The medical team had to filter Olivia’s blood to get the ammonia levels down quickly. They then needed to find the right balance of milk (protein) feeds and medication to keep her ammonia levels under control.

“We’d been told to prepare for the worst, so at that point we were grateful for anything,” Emma recalls. “We were relieved to finally understand what was wrong and find out there were children living with the condition.”

Olivia spent six weeks in GOSH, but doctors were unsure what the future held and whether she would learn to walk or talk. She did learn to do both and now aged 10 she is thriving, although her learning age is around half her chronological age, and she has epilepsy as well as autism. To control the urea cycle condition, Olivia needs to stay on a strict low protein diet and medication for life.

Emma says: “Her learning has progressed, and I am so proud of her. She is in Year 6 of a mainstream school, with a 1-2-1 assistant, doing work at her level. It will be so wonderful when she starts in a special needs school for Year 7 as it will be more suited to her needs.

“We have absolutely no idea how long we have with Olivia. If the ammonia levels get too high, it can be life threatening. She is also more susceptible to bugs, especially sickness bugs. You can’t leave Olivia on her own as she can have a seizure. She used to have tonic clonic seizures every two weeks but anti-convulsant medication has reduced the frequency. With all the trauma I promised I would try to balance out the tough times. Family time is like gold for us.”

Day trips are difficult with Olivia, as she can’t cope in busy environments and as Emma is a full-time carer for Olivia, she is limited in the treats she can afford for Olivia and her brother Jacob, seven.

The Sandcastle Trust wanted to help the family create those special memories with Olivia, through their Sandcastle Memories programme. The programme offers respite for families living with a rare genetic condition in the form of UK breaks and days out. The charity arranged a weekend away to CBeebies Land with a two-night stay at the CBeebies Land Hotel.

Emma says: “It was a beautiful sunny weekend; it was quiet and there were no long queues for the rides. It was absolutely wonderful and it was something we just couldn’t have afforded to do without The Sandcastle Trust.

“The hotel caters for children with learning difficulties, and they were great with Olivia. We stayed in a themed room, which the children loved, then watched the character shows in the evening. It was all very interactive and Olivia was able to meet the characters and have photos taken. She hugged and had photos with them all. She loved it and she did things I’ve never seen her do before – Olivia was dancing her socks off with the character Hey Duggee.”

Emma adds: “At CBeebies Land itself we went on the rides and Olivia was able to go on a rollercoaster for the very first time.
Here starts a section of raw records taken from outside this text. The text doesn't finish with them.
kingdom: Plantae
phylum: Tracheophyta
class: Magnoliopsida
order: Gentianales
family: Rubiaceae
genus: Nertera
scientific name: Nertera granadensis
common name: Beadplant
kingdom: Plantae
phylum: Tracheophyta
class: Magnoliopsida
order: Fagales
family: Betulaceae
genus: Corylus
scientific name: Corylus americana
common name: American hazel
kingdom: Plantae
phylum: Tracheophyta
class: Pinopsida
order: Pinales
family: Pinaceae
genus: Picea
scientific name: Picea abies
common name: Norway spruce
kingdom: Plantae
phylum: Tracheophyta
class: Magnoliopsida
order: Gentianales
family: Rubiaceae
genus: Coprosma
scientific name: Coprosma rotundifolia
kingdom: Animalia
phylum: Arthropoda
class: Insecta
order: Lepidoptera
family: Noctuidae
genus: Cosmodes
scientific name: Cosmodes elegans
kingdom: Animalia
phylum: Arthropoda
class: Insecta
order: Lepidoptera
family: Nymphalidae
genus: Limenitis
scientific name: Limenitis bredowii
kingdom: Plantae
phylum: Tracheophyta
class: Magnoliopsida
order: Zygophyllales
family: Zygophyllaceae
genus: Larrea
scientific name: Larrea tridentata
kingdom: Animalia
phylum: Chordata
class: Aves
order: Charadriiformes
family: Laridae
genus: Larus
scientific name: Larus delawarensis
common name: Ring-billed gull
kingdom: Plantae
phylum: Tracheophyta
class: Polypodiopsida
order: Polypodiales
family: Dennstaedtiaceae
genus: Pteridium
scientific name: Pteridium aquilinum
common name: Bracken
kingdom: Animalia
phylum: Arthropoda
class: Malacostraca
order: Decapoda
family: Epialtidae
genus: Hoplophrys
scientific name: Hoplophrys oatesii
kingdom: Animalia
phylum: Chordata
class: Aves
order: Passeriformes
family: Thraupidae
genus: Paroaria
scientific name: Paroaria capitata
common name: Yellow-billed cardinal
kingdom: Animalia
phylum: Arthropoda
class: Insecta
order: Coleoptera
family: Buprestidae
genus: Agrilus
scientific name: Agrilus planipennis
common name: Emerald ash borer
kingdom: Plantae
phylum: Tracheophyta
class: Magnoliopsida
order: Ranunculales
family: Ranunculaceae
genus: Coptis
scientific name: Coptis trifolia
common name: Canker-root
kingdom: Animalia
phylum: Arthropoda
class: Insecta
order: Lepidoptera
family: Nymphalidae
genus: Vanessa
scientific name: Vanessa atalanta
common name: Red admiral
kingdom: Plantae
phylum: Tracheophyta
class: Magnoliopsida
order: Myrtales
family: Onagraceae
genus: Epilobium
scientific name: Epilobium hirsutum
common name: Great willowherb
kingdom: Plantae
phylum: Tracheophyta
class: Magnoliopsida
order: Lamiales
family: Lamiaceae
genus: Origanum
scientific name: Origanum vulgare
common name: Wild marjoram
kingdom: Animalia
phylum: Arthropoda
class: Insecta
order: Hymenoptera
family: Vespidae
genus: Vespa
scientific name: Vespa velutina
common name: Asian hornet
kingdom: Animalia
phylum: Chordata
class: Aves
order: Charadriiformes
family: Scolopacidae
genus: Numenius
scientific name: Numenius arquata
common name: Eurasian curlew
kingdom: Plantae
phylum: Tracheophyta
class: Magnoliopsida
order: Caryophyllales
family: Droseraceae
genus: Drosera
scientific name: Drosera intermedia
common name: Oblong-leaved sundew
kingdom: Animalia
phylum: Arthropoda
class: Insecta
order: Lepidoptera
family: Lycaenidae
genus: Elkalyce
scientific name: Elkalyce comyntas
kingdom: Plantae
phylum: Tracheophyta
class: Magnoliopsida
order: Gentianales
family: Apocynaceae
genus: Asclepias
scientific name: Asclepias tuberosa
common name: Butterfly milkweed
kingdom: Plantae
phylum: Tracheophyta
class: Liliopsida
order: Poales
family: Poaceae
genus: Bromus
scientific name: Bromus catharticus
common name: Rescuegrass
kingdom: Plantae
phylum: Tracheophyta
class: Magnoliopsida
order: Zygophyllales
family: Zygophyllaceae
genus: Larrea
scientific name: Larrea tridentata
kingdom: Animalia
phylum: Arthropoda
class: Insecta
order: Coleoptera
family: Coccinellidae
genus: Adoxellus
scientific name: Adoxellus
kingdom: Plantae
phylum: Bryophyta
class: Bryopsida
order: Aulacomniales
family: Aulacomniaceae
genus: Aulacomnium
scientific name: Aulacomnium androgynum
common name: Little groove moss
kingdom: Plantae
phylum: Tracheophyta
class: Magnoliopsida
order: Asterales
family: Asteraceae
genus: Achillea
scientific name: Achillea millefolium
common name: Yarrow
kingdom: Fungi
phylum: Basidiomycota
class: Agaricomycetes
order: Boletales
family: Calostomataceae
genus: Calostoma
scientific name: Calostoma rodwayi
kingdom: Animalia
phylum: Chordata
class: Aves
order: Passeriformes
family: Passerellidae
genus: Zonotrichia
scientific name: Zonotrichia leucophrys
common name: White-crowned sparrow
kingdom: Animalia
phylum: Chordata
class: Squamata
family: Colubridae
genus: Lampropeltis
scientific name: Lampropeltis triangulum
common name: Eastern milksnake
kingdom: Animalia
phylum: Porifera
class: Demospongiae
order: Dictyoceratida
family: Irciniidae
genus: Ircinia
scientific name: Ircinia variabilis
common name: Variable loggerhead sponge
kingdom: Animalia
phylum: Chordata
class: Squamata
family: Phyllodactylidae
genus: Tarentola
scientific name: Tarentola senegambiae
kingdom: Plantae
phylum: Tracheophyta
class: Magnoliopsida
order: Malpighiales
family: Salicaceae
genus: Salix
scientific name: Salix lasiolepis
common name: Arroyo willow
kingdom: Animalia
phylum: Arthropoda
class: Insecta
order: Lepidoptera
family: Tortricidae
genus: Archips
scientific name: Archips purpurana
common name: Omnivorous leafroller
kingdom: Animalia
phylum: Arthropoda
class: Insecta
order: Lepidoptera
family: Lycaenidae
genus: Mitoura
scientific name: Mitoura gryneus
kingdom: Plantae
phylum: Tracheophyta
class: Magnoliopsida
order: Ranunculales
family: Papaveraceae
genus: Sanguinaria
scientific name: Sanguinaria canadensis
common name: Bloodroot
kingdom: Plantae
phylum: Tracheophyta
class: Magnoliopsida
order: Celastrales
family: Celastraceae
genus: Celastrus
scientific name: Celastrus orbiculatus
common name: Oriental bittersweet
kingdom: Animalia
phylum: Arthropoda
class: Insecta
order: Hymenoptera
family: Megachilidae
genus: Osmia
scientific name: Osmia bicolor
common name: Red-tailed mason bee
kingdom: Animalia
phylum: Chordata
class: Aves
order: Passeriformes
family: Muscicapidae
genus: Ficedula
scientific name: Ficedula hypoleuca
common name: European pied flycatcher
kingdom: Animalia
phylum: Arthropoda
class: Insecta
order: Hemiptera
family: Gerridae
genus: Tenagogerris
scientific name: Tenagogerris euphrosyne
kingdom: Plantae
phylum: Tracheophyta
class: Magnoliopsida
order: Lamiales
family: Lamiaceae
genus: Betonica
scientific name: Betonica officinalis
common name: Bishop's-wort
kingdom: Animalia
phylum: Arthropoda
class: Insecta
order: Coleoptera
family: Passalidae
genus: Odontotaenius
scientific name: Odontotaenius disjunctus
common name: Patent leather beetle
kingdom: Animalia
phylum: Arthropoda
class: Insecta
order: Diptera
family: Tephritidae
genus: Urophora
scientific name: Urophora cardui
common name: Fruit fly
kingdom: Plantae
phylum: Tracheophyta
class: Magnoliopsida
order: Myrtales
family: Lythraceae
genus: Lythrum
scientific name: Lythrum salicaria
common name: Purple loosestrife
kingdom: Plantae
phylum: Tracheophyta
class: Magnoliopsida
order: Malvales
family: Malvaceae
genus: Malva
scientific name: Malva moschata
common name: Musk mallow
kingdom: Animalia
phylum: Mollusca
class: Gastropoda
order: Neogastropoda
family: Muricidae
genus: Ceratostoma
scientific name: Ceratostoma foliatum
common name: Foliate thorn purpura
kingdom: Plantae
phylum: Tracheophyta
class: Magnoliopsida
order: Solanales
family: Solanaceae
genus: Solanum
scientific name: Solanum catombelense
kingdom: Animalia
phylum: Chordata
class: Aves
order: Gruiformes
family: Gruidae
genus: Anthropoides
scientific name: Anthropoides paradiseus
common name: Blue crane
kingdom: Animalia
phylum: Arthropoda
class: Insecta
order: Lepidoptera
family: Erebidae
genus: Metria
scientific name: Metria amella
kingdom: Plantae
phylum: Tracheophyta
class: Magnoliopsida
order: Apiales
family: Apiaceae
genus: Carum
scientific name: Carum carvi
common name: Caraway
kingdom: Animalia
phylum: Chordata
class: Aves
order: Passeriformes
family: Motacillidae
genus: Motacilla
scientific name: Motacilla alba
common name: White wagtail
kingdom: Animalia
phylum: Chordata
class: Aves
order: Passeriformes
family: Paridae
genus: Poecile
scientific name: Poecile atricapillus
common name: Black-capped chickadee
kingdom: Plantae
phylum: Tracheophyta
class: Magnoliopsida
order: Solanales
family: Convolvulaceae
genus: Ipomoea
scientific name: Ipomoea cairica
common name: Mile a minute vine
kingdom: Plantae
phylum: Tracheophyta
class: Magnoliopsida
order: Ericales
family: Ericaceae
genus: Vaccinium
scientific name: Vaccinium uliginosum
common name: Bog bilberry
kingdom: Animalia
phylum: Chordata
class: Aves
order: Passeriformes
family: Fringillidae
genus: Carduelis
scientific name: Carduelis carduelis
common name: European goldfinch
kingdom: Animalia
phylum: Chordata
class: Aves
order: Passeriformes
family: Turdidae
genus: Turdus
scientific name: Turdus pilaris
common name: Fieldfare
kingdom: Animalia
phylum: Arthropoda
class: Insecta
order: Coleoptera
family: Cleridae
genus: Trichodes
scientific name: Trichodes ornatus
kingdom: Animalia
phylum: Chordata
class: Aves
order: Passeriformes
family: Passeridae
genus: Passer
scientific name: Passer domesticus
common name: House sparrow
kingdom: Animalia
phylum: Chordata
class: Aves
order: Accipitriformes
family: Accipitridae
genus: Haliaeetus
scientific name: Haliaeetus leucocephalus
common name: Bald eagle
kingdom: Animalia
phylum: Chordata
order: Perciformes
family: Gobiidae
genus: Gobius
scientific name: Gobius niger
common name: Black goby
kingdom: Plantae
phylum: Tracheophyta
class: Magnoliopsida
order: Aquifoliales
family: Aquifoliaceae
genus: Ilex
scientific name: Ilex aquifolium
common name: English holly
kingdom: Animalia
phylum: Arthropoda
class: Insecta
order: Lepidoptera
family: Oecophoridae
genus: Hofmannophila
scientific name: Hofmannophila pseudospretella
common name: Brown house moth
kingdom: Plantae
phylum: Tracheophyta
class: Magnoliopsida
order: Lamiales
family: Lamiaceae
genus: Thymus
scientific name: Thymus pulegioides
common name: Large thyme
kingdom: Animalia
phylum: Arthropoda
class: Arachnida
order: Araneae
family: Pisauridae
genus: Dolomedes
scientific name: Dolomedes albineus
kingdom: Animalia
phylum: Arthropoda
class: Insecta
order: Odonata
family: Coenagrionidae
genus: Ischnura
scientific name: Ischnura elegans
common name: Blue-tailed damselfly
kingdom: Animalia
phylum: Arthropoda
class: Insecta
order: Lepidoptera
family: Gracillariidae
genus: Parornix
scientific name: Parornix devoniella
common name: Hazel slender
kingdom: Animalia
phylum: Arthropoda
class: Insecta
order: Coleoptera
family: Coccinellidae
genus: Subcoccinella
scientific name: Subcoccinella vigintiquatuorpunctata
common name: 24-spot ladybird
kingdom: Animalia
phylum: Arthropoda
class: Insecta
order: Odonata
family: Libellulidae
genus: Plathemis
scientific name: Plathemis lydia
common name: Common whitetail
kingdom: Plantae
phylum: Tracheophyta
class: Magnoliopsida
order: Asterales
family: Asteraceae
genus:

We also visited the Sea Life Centre there and Olivia stroked a starfish. She was fascinated by the fish in the aquariums.”

Olivia’s brother Jacob also benefits greatly from day trips out together as a family.

“It’s hard to see the impact on Jacob,” Emma adds. “He gets really upset if he hears Olivia is unwell at school or having a seizure and needing an ambulance. He’s seven but he’s more like the big brother.

“It’s about making precious memories for the two of them. We also recently went to Willows Farm as part of the charity’s Sandcastle Santa programme. Olivia met Santa and he couldn’t have been more real for her, with elves and a winter wonderland. It was magical.”